Population (2022-12-31)
- • Total: 9,844
- • Density: 300/km^{2} (780/sq mi)
- Time zone: UTC+01:00 (CET)
- • Summer (DST): UTC+02:00 (CEST)
- Postal codes: 72406
- Dialling codes: 07476
- Vehicle registration: BL
- Website: www.gemeinde-bisingen.de

= Bisingen =

German municipality

Bisingen (/de/) is a municipality in the Zollernalbkreis district of Baden-Württemberg, Germany.

==History==
Bisingen is one of the oldest settlements of the area, verified by several findings of the Neolithic Age, the Bronze Age, the early Iron Age and the La Téne time period. The founding of Bisingen and Wessingen is ascribed to the Alemanni around 300 A.D., and Steinhofen, Thanheim & Zimmern being founded around 500 A.D. The first recorded mention of Bisingen and Wessingen was in 786 A.D.: the Franconian Count Gerold in der Baar gifted goods from Pisinguin (Bisingen) and Uassingun (Wessingen) to the St. Gallen monastery.

--- Data under study ---
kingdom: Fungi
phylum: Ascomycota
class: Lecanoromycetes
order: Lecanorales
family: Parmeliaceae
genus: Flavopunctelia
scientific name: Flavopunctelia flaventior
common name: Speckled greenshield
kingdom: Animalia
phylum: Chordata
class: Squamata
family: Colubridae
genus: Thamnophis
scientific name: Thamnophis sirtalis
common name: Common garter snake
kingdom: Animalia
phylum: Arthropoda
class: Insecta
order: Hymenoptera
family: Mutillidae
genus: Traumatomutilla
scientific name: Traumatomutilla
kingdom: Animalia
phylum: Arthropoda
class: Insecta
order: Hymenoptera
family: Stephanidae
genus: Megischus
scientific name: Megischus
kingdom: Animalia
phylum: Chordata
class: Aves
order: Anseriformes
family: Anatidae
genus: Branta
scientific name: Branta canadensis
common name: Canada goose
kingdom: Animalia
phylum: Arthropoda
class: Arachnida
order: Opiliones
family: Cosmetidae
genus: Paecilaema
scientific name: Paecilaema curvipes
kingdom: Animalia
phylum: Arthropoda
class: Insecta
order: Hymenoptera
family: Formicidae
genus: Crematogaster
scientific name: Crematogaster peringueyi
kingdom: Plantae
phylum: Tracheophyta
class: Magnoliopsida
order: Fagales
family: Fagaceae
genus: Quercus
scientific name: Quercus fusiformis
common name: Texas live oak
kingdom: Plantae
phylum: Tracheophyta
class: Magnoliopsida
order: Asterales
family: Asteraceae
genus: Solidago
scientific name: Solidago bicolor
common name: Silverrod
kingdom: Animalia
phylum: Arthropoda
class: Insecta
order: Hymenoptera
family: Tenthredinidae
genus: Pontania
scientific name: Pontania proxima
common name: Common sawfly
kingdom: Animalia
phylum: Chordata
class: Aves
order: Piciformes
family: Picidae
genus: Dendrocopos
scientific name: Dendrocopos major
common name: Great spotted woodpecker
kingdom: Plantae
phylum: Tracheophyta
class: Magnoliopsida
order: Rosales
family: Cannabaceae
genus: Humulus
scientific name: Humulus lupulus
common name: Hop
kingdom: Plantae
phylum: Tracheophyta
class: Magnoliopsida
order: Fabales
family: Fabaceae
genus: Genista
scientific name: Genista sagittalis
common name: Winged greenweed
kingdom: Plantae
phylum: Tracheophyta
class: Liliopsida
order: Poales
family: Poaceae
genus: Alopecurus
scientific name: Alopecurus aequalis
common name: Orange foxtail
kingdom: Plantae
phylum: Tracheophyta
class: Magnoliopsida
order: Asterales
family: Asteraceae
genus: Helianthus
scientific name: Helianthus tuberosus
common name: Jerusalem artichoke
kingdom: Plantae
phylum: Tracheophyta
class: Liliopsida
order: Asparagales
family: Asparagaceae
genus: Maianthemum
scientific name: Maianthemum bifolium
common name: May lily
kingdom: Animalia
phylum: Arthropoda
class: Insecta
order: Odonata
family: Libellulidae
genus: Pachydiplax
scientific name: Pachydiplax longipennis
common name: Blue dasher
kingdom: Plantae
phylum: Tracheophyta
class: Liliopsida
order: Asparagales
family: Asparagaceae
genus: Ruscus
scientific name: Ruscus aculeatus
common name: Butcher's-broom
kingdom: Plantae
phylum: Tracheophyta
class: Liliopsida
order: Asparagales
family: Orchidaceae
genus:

--- Study questions ---
a - In the Bisingen text, which monastery received the goods that Count Gerold in der Baar gave from Bisingen and Wessingen?
b - Please extend the Bisingen text above, picking up right after its final sentence about the gift to the monastery.

--- Outputs in order ---
a - The St. Gallen monastery.

b -
The towns of Bisingen, Thanheim, Wessingen, and Zimmern were part of Oberamt Hechingen, a district of the Principality of Hohenzollern-Hechingen and, from 1850, the Kingdom of Prussia. The Oberamt was dissolved in 1925 and mixed with Oberamt Haigerloch into the new Landkreis Hechingen. Over the 1930s, the population of Romani that had grown up in Steinhof to escape persecution in Württemberg was, despite the efforts of local lawyer Julius Klink, expelled. During the later part of World War II, from August 1944 to March 1945, a forced labor camp operated at Bisingen. After the war, Bisingen began expanding dramatically. The town itself grew until the 1970s to the north and east, and politically over the same decade with the merging of Wessingen and Zimmern into Bisingen in 1972, followed by Thanheim in 1974. When Baden-Württemberg reformed its districts in 1973, Hechingen's district was as a consequence dissolved, and Bisingen was assigned to the new Zollernalb district. Bisingen's industrial capacity began expanding in the 1980s, and this growth continued well into the 1990s.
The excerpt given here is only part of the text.